What you are asked to do: Extract each line of the records below that contains the word "subsubsection".

Material to process:
------------------------

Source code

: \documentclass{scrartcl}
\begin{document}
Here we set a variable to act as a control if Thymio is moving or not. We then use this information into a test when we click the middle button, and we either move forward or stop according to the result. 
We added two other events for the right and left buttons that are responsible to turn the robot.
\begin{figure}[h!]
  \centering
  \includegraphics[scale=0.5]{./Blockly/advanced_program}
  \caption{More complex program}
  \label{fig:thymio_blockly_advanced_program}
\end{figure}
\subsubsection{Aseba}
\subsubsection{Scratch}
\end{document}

------------------------

Answer to this exercise:
\subsubsection{Aseba}
\subsubsection{Scratch}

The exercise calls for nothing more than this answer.